Comment les microtraumatismes répétés agissent sur l’aponévrose palmaire
L’aponévrose palmaire est un tissu fibreux conçu pour résister à la tension, mais elle peut être fragilisée par des microtraumatismes répétés. À force d’appuis, de pressions ou de vibrations, de petites lésions apparaissent dans la structure du collagène. Ces micro-lésions entraînent une réaction de réparation, qui stimule la prolifération des fibroblastes. Chez un patient prédisposé génétiquement, ces fibroblastes peuvent se transformer en myofibroblastes, cellules responsables de la rétraction du tissu. Ces stimuli répétés agissent alors comme un déclencheur ou un accélérateur de la maladie. Ce mécanisme explique pourquoi certains patients travaillant avec des outils vibrants, des machines de chantier ou des marteaux constatent l’apparition rapide d’un nodule. Il explique également pourquoi la maladie peut évoluer par “poussées”, avec une aggravation survenant après une période de sollicitations intenses. Les microtraumatismes n’agissent pas sur les tendons mais sur le tissu fibro-aponévrotique lui-même.

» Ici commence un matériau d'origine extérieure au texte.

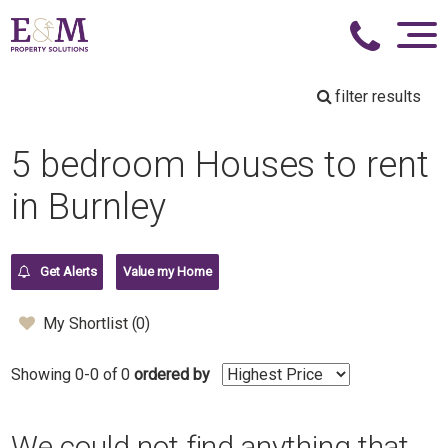
filter results
5 bedroom Houses to rent
in Burnley
Get Alerts
Value my Home
My Shortlist (
0
)
Showing 0-0 of 0
ordered by
We could not find anything that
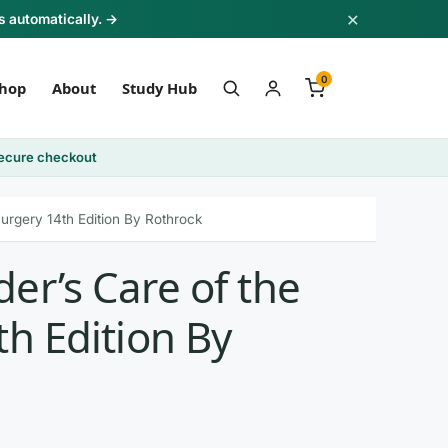
×
s automatically. →
0
hop
About
Study Hub
ecure checkout
Surgery 14th Edition By Rothrock
er’s Care of the
th Edition By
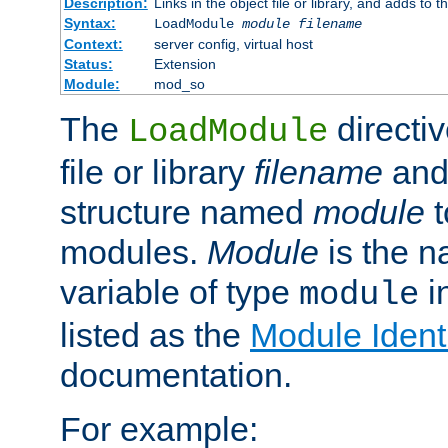
Description:
Links in the object file or library, and adds to t
Syntax:
LoadModule
module filename
Context:
server config, virtual host
Status:
Extension
Module:
mod_so
The
directiv
LoadModule
file or library
filename
and
structure named
module
t
modules.
Module
is the n
variable of type
in
module
listed as the
Module Identi
documentation.
For example:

Métiers et activités les plus exposés : travaux publics, artisanat, outils vibrants
Certains métiers sont particulièrement exposés aux microtraumatismes répétés. Les travailleurs utilisant des marteaux-piqueurs, perforateurs, ponceuses ou meuleuses sont parmi les plus concernés, du fait des vibrations transmises directement dans la paume. Les métiers du bâtiment, comme la maçonnerie, la charpenterie ou la serrurerie, sollicitent également fortement la main avec des appuis répétés et des prises fermes prolongées. Les mécaniciens, les agriculteurs et les techniciens de maintenance peuvent aussi développer un Dupuytren plus rapidement que la moyenne. Les microtraumatismes ne sont pas réservés aux métiers manuels : certaines pratiques sportives (rame, escalade, aviron, sports de combat) ou loisirs (bricolage intensif, jardinage avec outils lourds) exercent également une pression répétée sur la paume. Lorsqu’un patient exerce l’un de ces métiers ou activités, le spécialiste doit tenir compte de ce contexte pour comprendre la progression observée et adapter la surveillance, souvent plus rapprochée.

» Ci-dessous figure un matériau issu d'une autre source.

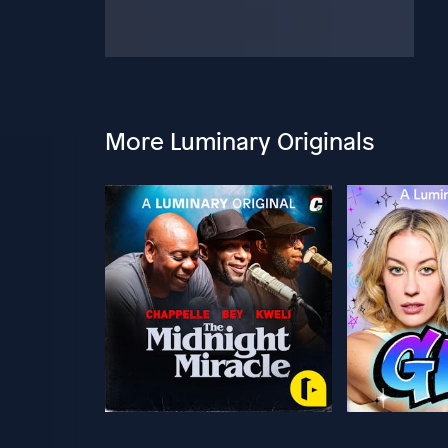
More Luminary Originals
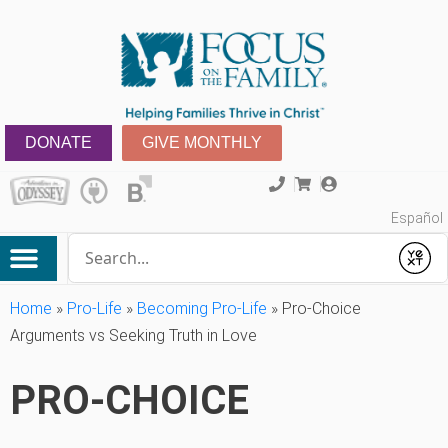
DONATE
GIVE MONTHLY
Español
Conduct a search
Submit
Home
»
Pro-Life
»
Becoming Pro-Life
»
Pro-Choice
Arguments vs Seeking Truth in Love
PRO-CHOICE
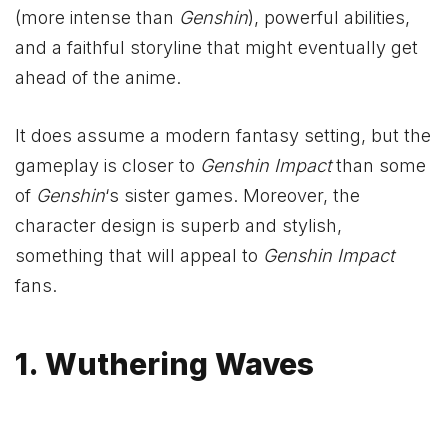
(more intense than
Genshin
), powerful abilities,
and a faithful storyline that might eventually get
ahead of the anime.
It does assume a modern fantasy setting, but the
gameplay is closer to
Genshin Impact
than some
of
Genshin
‘s sister games. Moreover, the
character design is superb and stylish,
something that will appeal to
Genshin Impact
fans.
1. Wuthering Waves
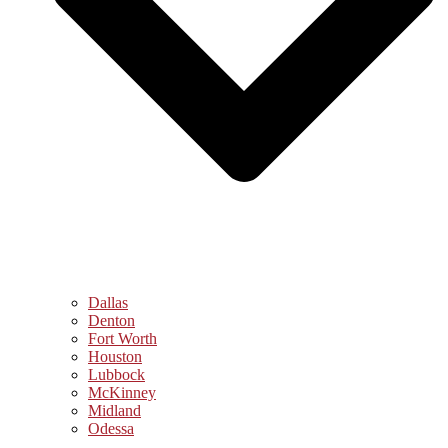
Dallas
Denton
Fort Worth
Houston
Lubbock
McKinney
Midland
Odessa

Les microtraumatismes ne suffisent pas : rôle du terrain génétique et métabolique
Un point important : les microtraumatismes seuls ne provoquent pas le Dupuytren. Ils ne font qu’agir comme un facteur déclenchant ou aggravant sur un terrain prédisposé. Sans terrain génétique, métabolique ou biologique favorable, les traumatismes répétés ne suffisent généralement pas à déclencher une fibrose significative. C’est la combinaison de ces traumatismes avec un tissu conjonctif déjà sensible qui favorise la prolifération des myofibroblastes. Cette interaction explique pourquoi deux personnes exerçant le même métier peuvent avoir des évolutions complètement différentes : l’une développe un nodule rapidement, l’autre jamais. Comprendre ce rôle d’accélérateur permet de mieux informer les patients et de leur proposer des mesures simples pour limiter les sollicitations excessives. Cela permet aussi de mieux cibler le moment d’une éventuelle intervention mini-invasive, notamment lorsque les sollicitations professionnelles ne peuvent pas être réduites.

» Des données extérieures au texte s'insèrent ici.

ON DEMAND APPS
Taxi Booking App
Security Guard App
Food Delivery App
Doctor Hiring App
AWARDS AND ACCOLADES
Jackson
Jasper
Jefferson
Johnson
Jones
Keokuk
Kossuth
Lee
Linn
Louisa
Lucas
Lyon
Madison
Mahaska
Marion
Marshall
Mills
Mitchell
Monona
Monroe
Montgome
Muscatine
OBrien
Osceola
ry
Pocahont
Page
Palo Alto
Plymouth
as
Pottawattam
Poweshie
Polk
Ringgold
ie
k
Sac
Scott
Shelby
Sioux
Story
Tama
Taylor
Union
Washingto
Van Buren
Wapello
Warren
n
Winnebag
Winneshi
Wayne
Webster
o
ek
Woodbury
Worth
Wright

Comment adapter la surveillance et prévenir l’aggravation ?
Chez les patients exposés aux microtraumatismes, la surveillance doit être plus régulière, car les poussées évolutives peuvent être plus soudaines. Le spécialiste peut recommander des périodes d’observation rapprochées, notamment si un nodule récent apparaît ou si une tension matinale s’accentue. Pour les patients ne pouvant pas réduire l’exposition (métiers du BTP, industrie, maintenance), l’utilisation de gants anti-vibrations ou de poignées amortissantes peut réduire l’impact des chocs. La prévention passe également par l’identification précoce du cordon, la mesure régulière de l’extension et la réalisation du test de la table. Lorsqu’un patient exerce une activité sollicitante et que l’évolution est rapide, un geste mini-invasif peut être indiqué avant que la contracture ne devienne trop importante. L’objectif est de maintenir la fonction et d’éviter une gêne croissante dans les gestes professionnels quotidiens.